__Entries shown__:
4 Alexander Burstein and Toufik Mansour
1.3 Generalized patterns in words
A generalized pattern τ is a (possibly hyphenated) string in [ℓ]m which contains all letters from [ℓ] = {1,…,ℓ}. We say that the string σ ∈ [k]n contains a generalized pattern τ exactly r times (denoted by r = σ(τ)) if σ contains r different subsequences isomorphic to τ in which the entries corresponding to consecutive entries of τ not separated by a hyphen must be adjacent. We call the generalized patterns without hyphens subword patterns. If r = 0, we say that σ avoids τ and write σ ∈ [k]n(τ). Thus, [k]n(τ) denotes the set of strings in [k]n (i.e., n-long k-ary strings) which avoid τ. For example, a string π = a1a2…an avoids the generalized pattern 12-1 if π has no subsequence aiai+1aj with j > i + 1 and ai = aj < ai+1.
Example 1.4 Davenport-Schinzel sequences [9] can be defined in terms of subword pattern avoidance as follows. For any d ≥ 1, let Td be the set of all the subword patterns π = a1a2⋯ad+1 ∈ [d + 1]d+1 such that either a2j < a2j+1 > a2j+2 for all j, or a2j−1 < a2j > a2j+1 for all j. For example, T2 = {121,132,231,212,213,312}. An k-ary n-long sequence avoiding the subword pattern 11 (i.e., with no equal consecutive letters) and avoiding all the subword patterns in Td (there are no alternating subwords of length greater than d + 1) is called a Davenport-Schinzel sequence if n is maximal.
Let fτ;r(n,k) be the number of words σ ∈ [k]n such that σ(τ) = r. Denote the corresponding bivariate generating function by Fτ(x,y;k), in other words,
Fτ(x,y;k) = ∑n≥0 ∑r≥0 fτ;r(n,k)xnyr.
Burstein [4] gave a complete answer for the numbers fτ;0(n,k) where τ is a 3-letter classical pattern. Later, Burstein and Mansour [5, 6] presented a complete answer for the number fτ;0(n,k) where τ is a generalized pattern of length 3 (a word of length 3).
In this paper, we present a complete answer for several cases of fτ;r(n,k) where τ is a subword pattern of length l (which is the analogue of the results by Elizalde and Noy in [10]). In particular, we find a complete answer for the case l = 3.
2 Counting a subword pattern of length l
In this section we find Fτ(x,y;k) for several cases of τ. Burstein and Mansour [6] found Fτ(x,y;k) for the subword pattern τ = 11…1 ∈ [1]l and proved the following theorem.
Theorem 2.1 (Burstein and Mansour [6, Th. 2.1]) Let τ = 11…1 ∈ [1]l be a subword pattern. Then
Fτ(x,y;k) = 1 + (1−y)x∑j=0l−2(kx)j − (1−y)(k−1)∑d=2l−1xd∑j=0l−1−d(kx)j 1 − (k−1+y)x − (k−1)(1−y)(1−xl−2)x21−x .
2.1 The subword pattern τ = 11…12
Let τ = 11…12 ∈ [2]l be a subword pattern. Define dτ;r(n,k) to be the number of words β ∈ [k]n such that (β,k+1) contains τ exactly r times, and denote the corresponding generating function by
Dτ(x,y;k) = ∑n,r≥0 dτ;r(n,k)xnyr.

__Task prompt__: Check each line of the data above for the word "consecutive" and copy the ones where it is found.

__Solution to this problem__:
A generalized pattern τ is a (possibly hyphenated) string in [ℓ]m which contains all letters from [ℓ] = {1,…,ℓ}. We say that the string σ ∈ [k]n contains a generalized pattern τ exactly r times (denoted by r = σ(τ)) if σ contains r different subsequences isomorphic to τ in which the entries corresponding to consecutive entries of τ not separated by a hyphen must be adjacent. We call the generalized patterns without hyphens subword patterns. If r = 0, we say that σ avoids τ and write σ ∈ [k]n(τ). Thus, [k]n(τ) denotes the set of strings in [k]n (i.e., n-long k-ary strings) which avoid τ. For example, a string π = a1a2…an avoids the generalized pattern 12-1 if π has no subsequence aiai+1aj with j > i + 1 and ai = aj < ai+1.
Example 1.4 Davenport-Schinzel sequences [9] can be defined in terms of subword pattern avoidance as follows. For any d ≥ 1, let Td be the set of all the subword patterns π = a1a2⋯ad+1 ∈ [d + 1]d+1 such that either a2j < a2j+1 > a2j+2 for all j, or a2j−1 < a2j > a2j+1 for all j. For example, T2 = {121,132,231,212,213,312}. An k-ary n-long sequence avoiding the subword pattern 11 (i.e., with no equal consecutive letters) and avoiding all the subword patterns in Td (there are no alternating subwords of length greater than d + 1) is called a Davenport-Schinzel sequence if n is maximal.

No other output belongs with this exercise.